Would you repeat the listing exactly but omit every picture?

--- Dataset excerpt ---

┄┄┄┄┄┄┄┄┄┄

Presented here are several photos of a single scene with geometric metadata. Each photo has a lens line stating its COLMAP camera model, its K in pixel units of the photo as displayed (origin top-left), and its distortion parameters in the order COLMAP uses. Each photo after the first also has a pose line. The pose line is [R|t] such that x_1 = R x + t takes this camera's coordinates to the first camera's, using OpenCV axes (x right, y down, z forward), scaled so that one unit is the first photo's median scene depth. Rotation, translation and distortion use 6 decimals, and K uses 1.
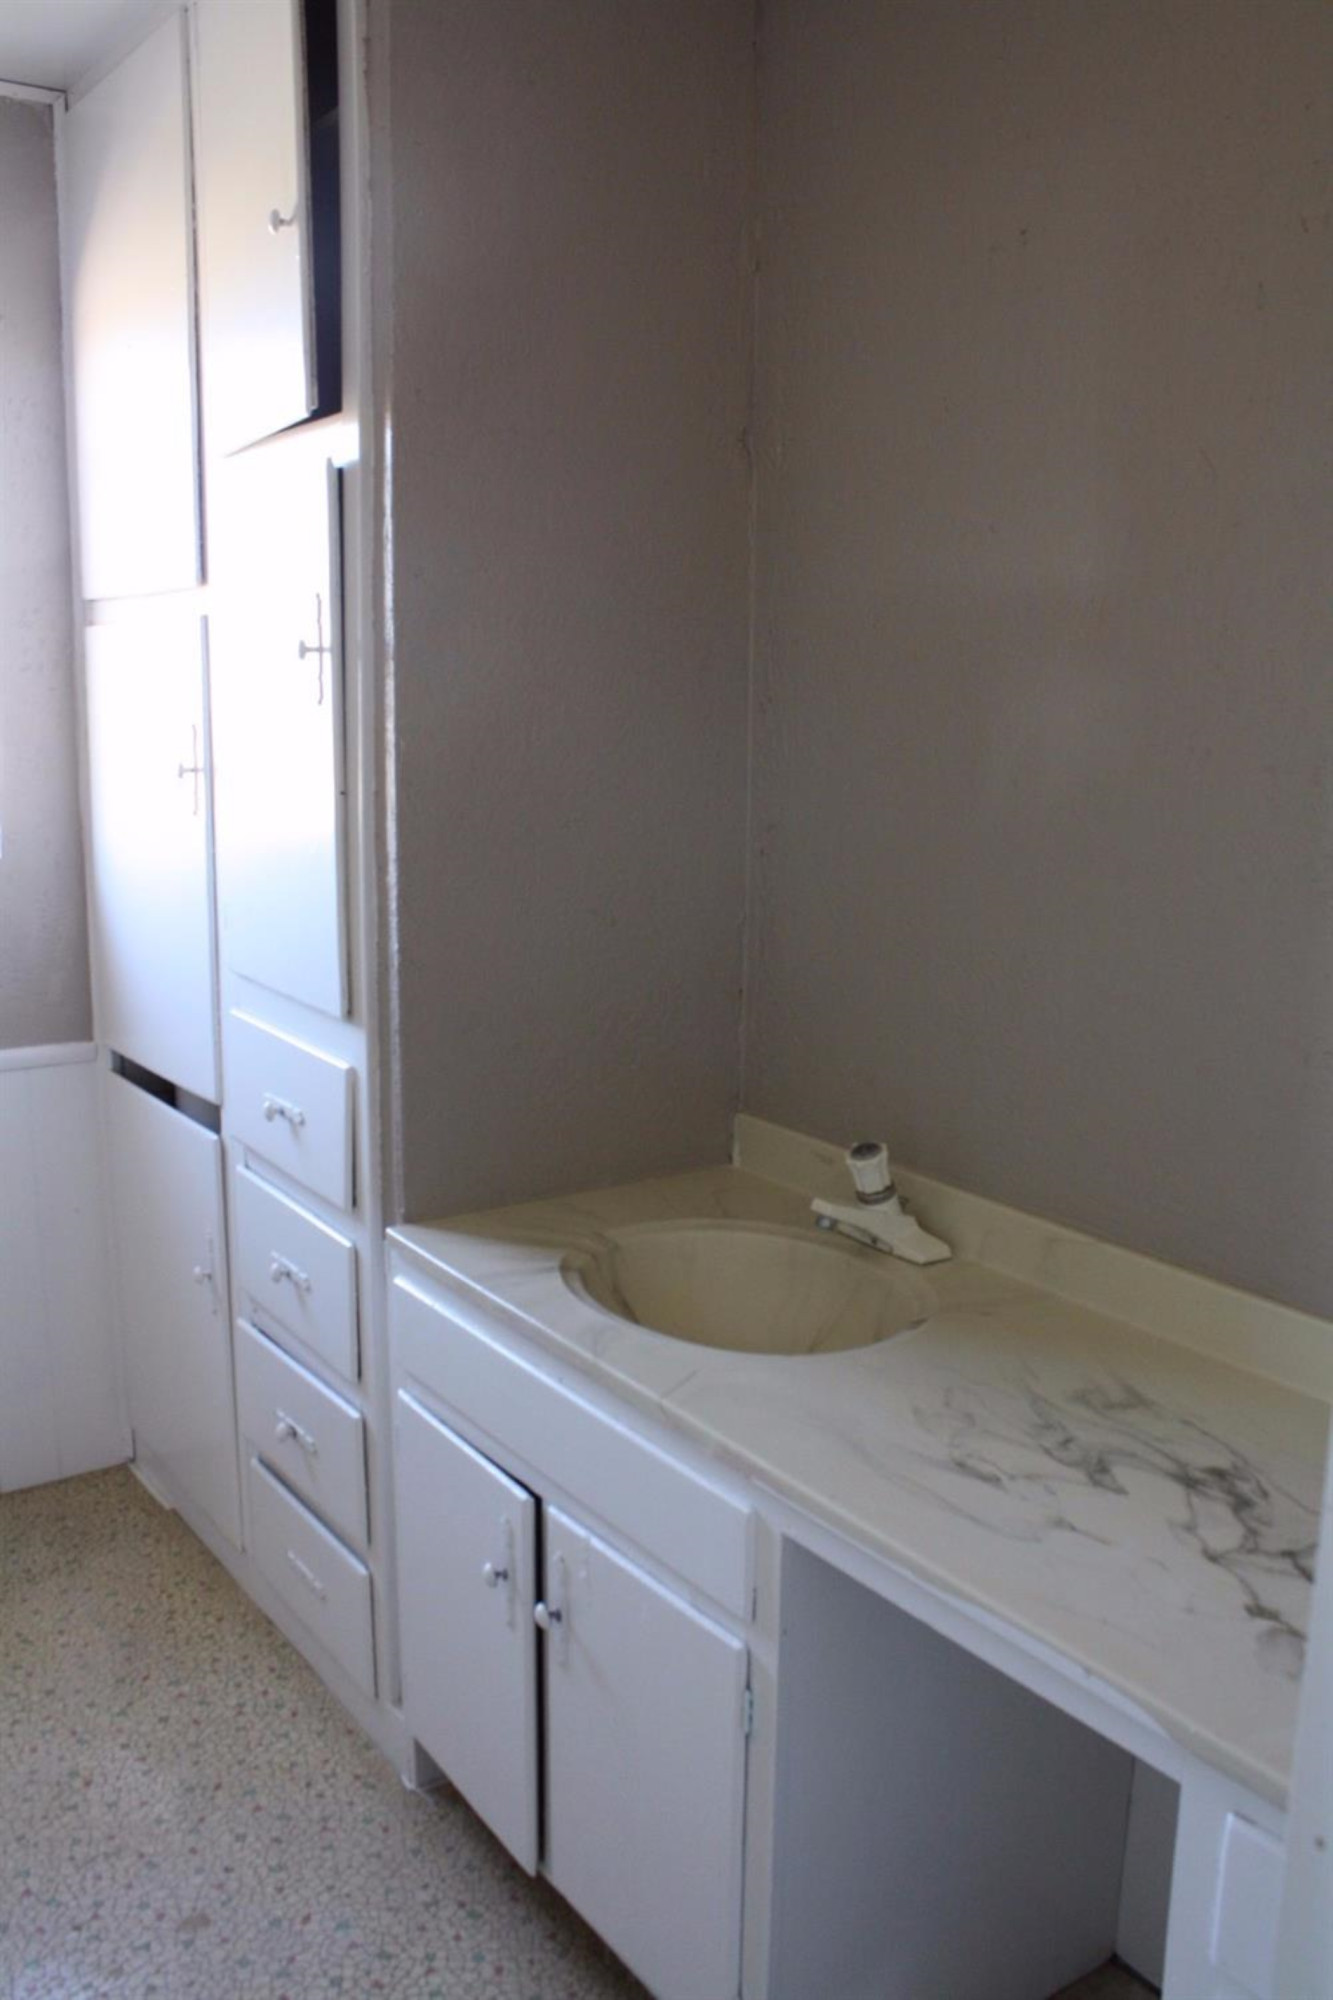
lens RADIAL K [[1674.9, 0, 666.5], [0, 1674.9, 1000.0], [0, 0, 1]] dist [-0.144692, 0.126862]
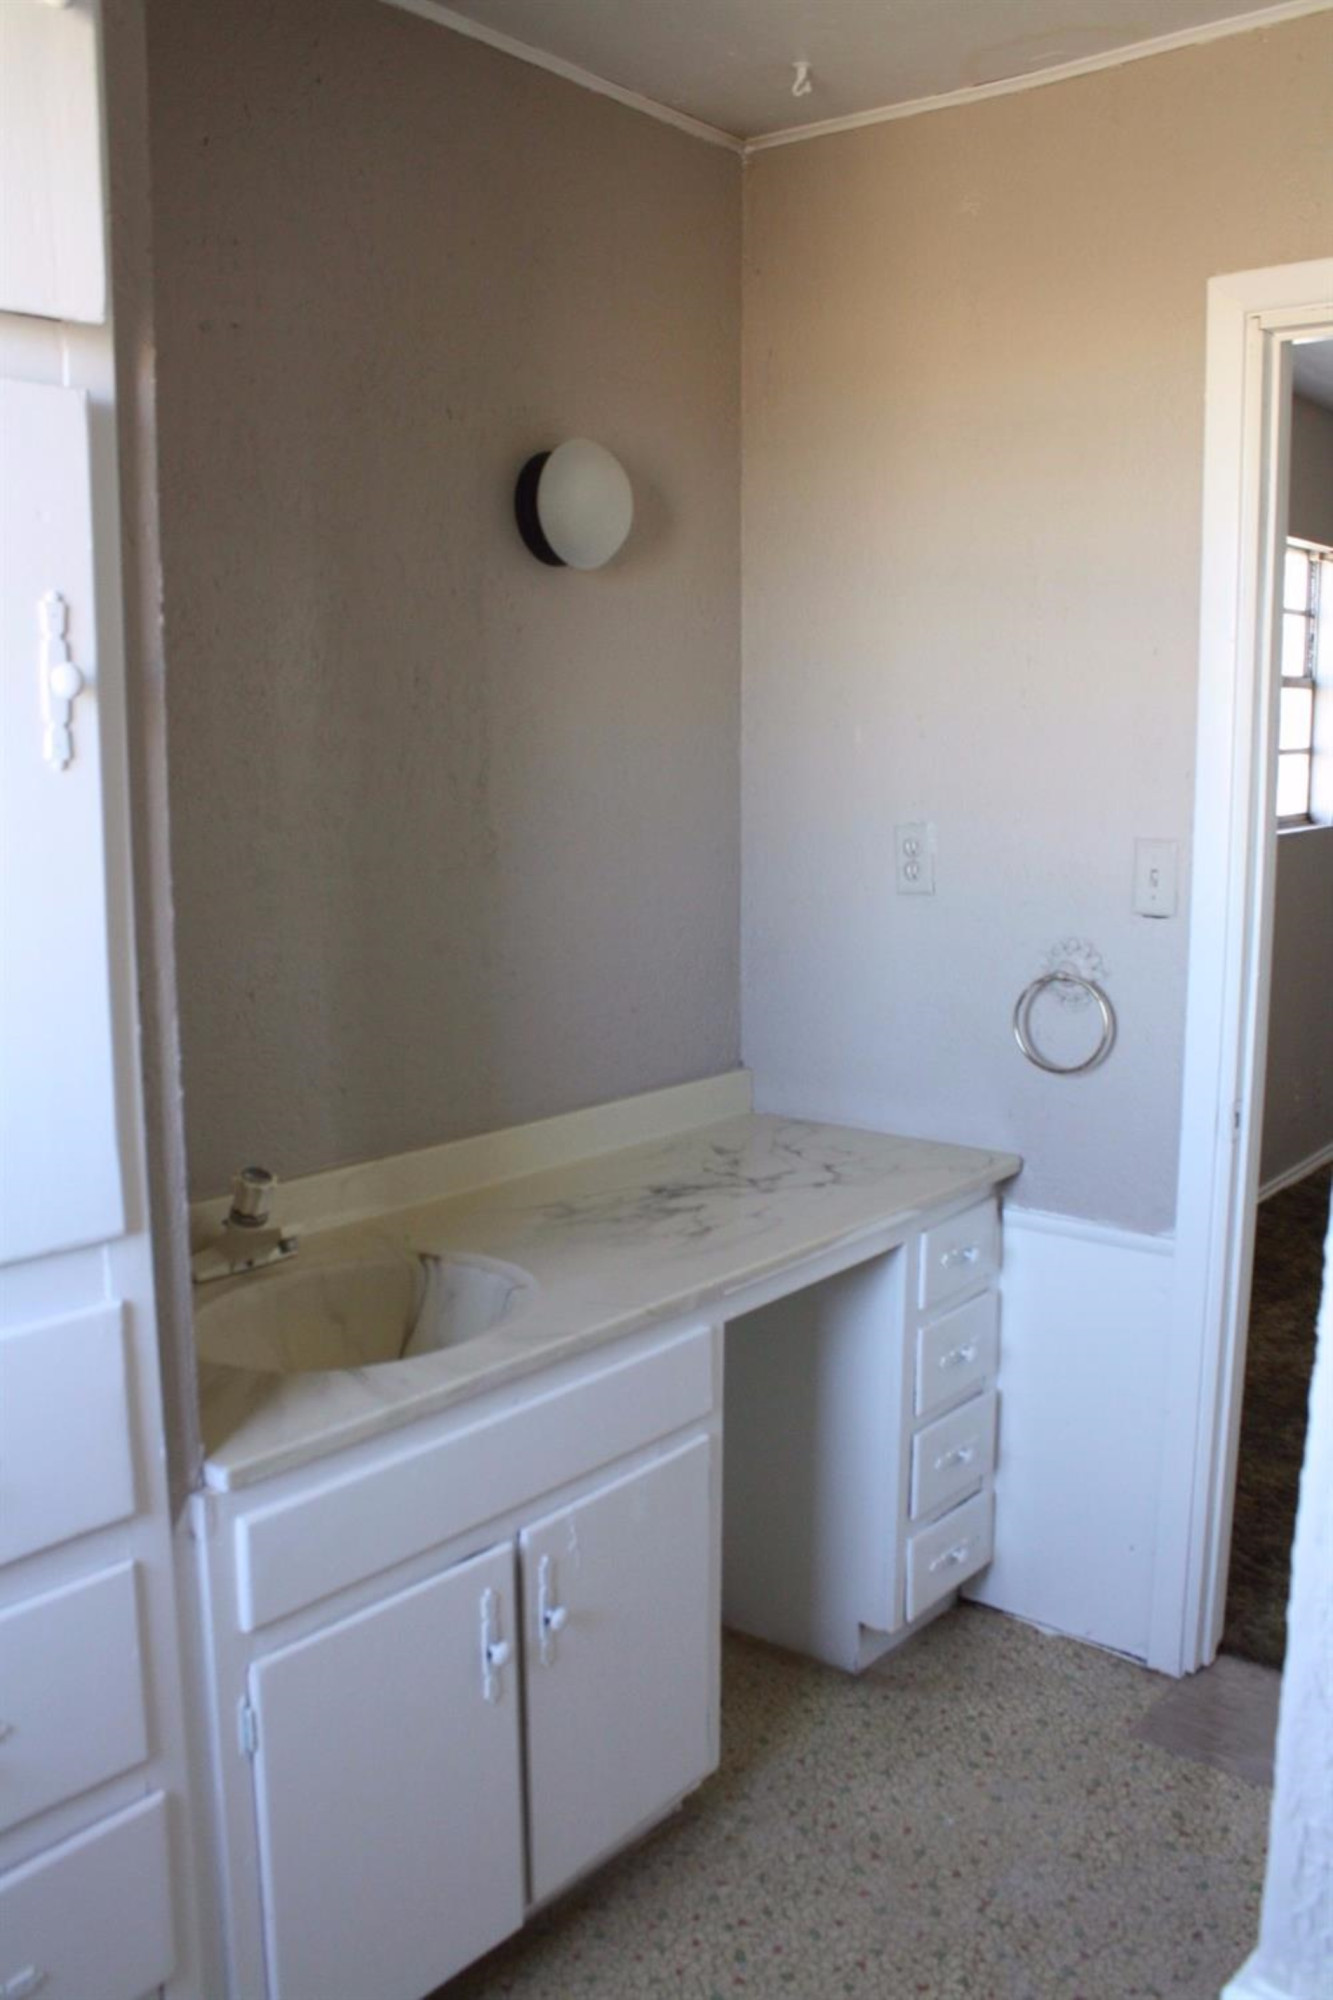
lens RADIAL K [[1674.9, 0, 666.5], [0, 1674.9, 1000.0], [0, 0, 1]] dist [-0.144692, 0.126862]
pose [[-0.257351, -0.168930, 0.951437, -1.130085], [0.176359, 0.959853, 0.218127, -0.241468], [-0.950088, 0.223930, -0.217227, 1.191480]]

┄┄┄┄┄┄┄┄┄┄

--- Written answer ---
Presented here are several photos of a single scene with geometric metadata. Each photo has a lens line stating its COLMAP camera model, its K in pixel units of the photo as displayed (origin top-left), and its distortion parameters in the order COLMAP uses. Each photo after the first also has a pose line. The pose line is [R|t] such that x_1 = R x + t takes this camera's coordinates to the first camera's, using OpenCV axes (x right, y down, z forward), scaled so that one unit is the first photo's median scene depth. Rotation, translation and distortion use 6 decimals, and K uses 1.
lens RADIAL K [[1674.9, 0, 666.5], [0, 1674.9, 1000.0], [0, 0, 1]] dist [-0.144692, 0.126862]
lens RADIAL K [[1674.9, 0, 666.5], [0, 1674.9, 1000.0], [0, 0, 1]] dist [-0.144692, 0.126862]
pose [[-0.257351, -0.168930, 0.951437, -1.130085], [0.176359, 0.959853, 0.218127, -0.241468], [-0.950088, 0.223930, -0.217227, 1.191480]]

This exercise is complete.